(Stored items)

● ● ●

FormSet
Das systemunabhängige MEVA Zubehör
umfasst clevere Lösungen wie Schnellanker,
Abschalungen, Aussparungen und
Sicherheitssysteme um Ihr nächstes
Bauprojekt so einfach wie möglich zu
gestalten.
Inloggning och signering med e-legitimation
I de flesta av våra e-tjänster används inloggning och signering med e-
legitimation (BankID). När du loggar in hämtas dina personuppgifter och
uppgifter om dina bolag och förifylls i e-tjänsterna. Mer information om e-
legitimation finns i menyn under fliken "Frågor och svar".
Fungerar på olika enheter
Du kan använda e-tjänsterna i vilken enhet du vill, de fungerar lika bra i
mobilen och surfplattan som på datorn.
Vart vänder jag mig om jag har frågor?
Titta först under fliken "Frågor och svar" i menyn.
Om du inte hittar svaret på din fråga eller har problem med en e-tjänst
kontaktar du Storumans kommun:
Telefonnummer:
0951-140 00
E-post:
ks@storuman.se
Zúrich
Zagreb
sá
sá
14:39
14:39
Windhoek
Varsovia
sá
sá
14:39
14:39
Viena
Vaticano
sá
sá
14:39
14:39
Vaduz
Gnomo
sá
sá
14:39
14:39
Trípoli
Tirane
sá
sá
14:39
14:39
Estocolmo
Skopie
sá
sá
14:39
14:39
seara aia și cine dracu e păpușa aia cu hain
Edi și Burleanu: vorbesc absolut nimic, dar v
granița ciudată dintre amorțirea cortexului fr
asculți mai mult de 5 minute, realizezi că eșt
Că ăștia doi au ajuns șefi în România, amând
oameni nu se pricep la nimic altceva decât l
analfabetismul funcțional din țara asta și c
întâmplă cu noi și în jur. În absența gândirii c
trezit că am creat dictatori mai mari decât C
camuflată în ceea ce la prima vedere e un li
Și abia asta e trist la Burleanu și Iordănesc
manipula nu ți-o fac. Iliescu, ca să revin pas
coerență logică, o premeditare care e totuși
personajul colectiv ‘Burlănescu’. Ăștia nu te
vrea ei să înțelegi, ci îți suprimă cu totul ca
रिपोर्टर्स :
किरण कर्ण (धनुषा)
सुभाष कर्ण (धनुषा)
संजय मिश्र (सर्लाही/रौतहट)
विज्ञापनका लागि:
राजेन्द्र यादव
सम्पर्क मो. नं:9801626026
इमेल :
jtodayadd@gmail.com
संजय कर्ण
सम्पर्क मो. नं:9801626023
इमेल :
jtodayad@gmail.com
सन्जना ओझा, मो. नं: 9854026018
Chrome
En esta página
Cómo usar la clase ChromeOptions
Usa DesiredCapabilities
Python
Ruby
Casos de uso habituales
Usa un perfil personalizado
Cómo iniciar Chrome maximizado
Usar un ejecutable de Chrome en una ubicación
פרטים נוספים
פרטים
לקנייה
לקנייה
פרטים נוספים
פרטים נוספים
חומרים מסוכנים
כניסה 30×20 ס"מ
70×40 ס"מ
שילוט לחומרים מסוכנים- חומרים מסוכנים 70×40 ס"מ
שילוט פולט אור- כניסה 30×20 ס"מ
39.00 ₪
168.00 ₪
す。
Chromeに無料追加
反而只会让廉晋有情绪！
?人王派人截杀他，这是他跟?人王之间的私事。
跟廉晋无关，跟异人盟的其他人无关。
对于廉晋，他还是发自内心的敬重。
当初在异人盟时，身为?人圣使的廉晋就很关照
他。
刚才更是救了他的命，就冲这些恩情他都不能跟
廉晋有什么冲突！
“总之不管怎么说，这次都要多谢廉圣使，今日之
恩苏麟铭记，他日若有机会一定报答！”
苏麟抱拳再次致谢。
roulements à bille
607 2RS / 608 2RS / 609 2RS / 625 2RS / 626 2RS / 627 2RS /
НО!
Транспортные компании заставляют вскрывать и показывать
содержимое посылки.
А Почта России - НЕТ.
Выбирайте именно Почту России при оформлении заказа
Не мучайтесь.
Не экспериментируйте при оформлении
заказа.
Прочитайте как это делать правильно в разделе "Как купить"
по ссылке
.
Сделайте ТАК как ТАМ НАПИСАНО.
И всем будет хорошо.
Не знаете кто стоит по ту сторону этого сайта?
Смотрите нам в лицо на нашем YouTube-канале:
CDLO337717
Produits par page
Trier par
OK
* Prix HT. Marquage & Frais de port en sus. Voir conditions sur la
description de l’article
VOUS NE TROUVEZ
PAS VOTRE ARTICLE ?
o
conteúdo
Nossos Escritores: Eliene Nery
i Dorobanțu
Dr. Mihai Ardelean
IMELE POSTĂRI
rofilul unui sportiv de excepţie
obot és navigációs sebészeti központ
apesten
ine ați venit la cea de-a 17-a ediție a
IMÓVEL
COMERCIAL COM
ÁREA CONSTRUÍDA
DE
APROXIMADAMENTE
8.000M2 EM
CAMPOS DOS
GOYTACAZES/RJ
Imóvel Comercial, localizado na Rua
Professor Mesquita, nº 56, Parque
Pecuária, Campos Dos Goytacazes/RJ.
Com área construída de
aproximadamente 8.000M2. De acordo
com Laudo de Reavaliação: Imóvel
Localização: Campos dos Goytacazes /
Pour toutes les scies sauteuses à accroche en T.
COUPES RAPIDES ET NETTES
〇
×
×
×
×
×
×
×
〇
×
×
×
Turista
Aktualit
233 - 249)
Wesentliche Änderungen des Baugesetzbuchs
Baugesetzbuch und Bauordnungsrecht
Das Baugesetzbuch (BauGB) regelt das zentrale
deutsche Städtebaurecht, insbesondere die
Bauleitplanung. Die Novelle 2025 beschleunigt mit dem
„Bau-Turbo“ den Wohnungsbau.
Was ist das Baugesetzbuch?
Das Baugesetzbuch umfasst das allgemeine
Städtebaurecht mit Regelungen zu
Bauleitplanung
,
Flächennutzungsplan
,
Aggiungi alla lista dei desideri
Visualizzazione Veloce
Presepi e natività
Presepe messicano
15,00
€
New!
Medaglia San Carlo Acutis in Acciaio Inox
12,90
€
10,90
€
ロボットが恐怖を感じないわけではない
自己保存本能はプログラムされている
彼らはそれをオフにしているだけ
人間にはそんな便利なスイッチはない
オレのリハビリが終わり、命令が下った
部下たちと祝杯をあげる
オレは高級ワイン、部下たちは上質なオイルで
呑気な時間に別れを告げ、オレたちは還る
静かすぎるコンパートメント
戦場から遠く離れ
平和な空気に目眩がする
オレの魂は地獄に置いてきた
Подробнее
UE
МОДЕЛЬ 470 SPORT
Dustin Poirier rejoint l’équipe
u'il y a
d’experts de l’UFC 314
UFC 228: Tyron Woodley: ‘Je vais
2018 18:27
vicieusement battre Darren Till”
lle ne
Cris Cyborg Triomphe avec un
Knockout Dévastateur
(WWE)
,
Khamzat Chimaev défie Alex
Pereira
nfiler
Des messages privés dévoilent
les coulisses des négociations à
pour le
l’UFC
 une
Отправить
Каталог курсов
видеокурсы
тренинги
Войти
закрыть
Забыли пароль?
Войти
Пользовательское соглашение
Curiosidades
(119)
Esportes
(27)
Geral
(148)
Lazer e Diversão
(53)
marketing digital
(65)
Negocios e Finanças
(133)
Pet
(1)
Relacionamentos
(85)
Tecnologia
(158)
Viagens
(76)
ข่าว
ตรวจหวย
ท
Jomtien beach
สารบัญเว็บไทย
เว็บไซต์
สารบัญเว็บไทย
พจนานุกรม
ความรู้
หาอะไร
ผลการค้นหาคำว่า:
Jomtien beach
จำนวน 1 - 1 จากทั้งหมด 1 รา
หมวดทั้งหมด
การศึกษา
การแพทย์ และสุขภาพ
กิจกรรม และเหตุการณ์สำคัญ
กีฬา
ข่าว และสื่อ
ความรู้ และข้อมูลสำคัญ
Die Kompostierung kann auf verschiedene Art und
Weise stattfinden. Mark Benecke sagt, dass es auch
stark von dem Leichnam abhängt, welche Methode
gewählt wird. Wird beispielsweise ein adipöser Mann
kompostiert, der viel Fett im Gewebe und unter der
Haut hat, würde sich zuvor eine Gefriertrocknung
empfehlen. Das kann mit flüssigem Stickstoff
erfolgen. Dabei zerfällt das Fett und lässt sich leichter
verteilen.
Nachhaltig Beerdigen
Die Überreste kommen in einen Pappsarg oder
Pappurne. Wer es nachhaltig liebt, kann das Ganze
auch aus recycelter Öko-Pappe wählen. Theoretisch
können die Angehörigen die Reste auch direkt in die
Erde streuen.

● ● ●

- **Problem description**
Looking at the data above, return every line from the one with "Nossos Escritores: Eliene Nery" down to the one with "Com área construída de", exactly and inclusively.

- **Exercise result**
Nossos Escritores: Eliene Nery
i Dorobanțu
Dr. Mihai Ardelean
IMELE POSTĂRI
rofilul unui sportiv de excepţie
obot és navigációs sebészeti központ
apesten
ine ați venit la cea de-a 17-a ediție a
IMÓVEL
COMERCIAL COM
ÁREA CONSTRUÍDA
DE
APROXIMADAMENTE
8.000M2 EM
CAMPOS DOS
GOYTACAZES/RJ
Imóvel Comercial, localizado na Rua
Professor Mesquita, nº 56, Parque
Pecuária, Campos Dos Goytacazes/RJ.
Com área construída de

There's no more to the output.